I’m not entirely sure I understand the first item today, but maybe you can help.
I pulled a couple of older items from the backlog to round out this timely theme.
Rudi A.
reported this Errord, chortling
“Time flies when you’re having fun, but it goes back when you’re walking along the IJ river!” Is the point here that the walking time is quoted as 77 minutes total, but the overall travel time is less than that? I must say I don’t recommend swimming the Ij in March, Rudi.
I had to go back quite a while for this submission from faithful reader
Adam R.,
who chimed
“I found a new type of datetime handling failure in this timestamp of 12:8 PM when checking
my past payments at my medical provider.” I hope he’s still with us.
Literary critic
Jay
commented
“Going back in time to be able to update your work after it gets
published but before everyone else in your same space time fabric gets to see your mistakes, that’s privilege.”
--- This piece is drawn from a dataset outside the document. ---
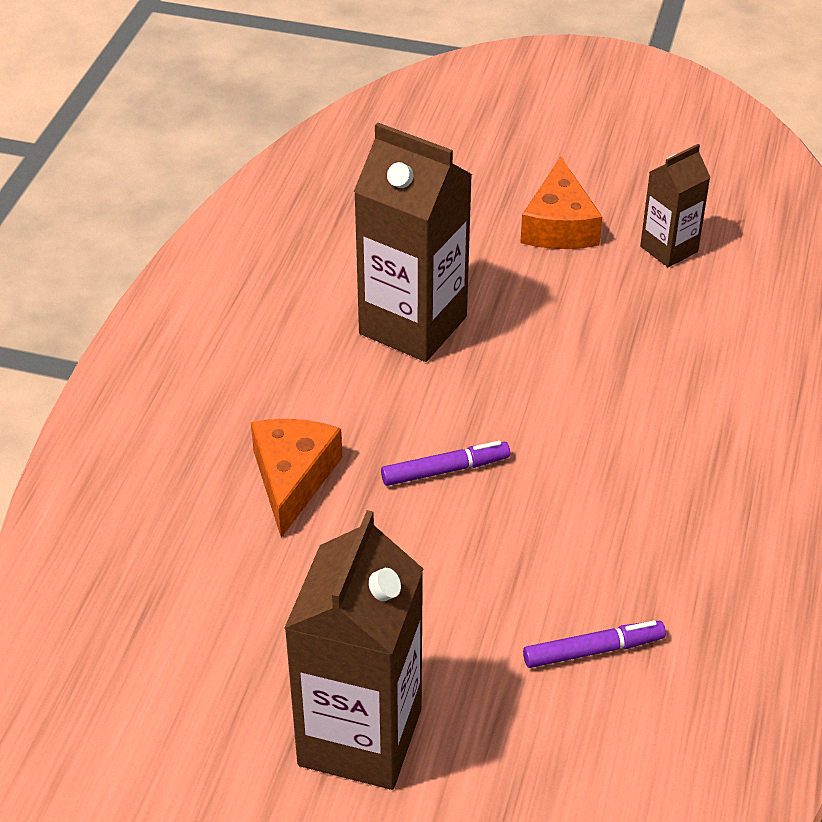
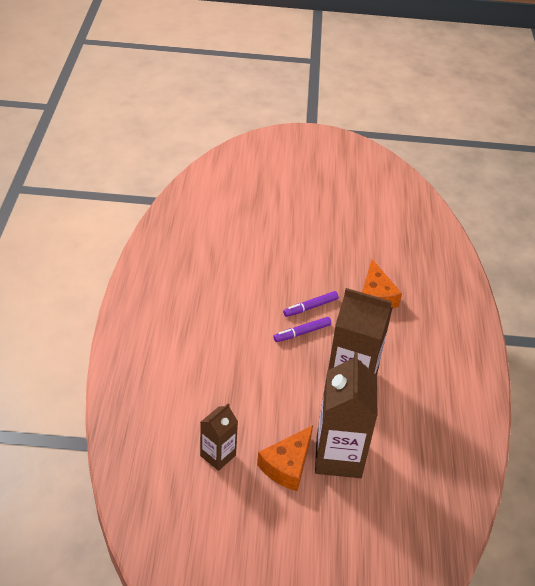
camera: 165 degrees right, 0 degrees up
(360, 737) = (311, 211): brown carton -> brown carton (338, 456)
(559, 225) = (287, 465): orange cheese -> orange cheese turned 135 degrees counterclockwise
(593, 650) = (233, 245): purple marker -> purple marker (302, 333)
This kind of error is usually an artifact of Daylight Saving Time, but it’s a day too late.
Lucky
Luke H.
can take his time with this deal.
“The board is proud to approve a 20% discount for the next 8 millenia,” he crowed.
At nearly the other end of the entire modern era,
Carlos
found himself with a nostalgic device.
“Excel crashed. When it came back, it did so showing this update banner.” Some programmer confused “restore state” with the English Restoration. Not that state, bub.